Records from a dataset
........

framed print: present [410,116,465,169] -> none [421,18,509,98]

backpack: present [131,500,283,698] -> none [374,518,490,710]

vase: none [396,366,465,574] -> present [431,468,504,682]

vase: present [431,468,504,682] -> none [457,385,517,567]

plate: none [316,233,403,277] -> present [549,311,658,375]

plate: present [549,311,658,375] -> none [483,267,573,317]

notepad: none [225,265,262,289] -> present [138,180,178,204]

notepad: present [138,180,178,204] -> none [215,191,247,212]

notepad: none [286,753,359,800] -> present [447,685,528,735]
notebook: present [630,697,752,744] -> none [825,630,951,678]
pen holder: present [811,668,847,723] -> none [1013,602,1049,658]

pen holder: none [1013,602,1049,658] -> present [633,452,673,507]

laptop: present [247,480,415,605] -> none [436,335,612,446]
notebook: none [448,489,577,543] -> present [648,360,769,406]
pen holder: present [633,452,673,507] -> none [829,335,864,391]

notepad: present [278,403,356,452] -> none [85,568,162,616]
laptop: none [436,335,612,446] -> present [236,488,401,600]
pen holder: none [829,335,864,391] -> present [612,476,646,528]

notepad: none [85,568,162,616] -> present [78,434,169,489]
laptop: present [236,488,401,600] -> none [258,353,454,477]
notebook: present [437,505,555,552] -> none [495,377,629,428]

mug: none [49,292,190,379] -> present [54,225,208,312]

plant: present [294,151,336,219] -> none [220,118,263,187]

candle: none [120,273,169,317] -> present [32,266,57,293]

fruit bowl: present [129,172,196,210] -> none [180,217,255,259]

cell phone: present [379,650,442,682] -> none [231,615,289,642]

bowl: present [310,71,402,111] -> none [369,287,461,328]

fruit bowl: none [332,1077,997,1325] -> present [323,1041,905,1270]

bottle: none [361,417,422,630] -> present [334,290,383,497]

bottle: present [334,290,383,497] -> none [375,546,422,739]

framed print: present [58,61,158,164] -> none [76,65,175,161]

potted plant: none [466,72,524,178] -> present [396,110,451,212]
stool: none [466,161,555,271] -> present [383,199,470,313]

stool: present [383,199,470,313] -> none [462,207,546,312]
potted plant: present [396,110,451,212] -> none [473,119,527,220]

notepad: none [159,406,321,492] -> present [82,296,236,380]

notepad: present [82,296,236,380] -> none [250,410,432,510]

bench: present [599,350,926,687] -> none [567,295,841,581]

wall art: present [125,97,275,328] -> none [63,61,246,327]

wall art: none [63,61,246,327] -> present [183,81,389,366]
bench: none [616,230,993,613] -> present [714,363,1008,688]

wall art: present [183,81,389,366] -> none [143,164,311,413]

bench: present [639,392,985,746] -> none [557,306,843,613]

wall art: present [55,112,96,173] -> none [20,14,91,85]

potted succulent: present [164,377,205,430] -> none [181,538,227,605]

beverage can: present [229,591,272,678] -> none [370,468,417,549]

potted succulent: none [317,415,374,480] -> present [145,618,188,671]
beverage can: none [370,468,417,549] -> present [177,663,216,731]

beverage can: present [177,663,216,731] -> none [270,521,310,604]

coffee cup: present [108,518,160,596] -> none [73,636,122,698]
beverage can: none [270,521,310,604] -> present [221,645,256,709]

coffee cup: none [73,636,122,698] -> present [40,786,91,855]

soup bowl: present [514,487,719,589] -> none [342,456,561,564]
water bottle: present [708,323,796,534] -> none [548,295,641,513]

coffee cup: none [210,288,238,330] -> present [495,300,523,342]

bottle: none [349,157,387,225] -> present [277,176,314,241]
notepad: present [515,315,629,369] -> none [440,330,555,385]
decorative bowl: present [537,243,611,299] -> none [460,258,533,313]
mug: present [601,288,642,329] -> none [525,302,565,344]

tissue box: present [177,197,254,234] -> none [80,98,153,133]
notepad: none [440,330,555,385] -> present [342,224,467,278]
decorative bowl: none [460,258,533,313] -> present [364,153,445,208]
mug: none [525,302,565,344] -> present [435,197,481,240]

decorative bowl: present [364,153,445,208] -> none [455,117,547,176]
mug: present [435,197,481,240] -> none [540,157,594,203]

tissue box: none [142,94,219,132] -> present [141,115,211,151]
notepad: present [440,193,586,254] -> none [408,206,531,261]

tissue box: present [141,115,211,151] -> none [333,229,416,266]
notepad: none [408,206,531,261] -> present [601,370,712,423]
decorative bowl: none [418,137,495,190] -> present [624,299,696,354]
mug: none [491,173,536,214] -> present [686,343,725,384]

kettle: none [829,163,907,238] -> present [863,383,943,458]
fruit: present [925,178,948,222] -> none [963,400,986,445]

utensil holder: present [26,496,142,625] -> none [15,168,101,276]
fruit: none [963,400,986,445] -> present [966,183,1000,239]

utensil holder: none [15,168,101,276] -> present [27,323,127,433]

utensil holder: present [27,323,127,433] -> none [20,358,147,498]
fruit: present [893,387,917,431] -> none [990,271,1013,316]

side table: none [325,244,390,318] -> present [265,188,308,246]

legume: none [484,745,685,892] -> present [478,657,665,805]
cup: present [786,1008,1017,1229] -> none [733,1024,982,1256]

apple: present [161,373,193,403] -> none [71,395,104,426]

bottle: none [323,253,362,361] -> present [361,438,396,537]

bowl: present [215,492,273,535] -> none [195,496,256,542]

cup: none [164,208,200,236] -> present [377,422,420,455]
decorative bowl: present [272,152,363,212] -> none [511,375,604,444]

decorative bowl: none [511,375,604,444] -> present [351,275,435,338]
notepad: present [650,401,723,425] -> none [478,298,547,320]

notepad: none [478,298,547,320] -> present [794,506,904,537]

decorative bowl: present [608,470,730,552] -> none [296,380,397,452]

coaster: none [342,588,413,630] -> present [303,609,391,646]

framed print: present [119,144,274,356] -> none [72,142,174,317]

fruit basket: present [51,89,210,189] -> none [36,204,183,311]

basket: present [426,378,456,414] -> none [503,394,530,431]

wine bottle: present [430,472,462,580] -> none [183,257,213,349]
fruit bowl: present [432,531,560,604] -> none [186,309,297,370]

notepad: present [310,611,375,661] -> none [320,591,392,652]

........

### TASK OBJECTIVE:
Show, from the entries above, every line that includes the string "laptop".

### TASK ANSWER:
laptop: present [247,480,415,605] -> none [436,335,612,446]
laptop: none [436,335,612,446] -> present [236,488,401,600]
laptop: present [236,488,401,600] -> none [258,353,454,477]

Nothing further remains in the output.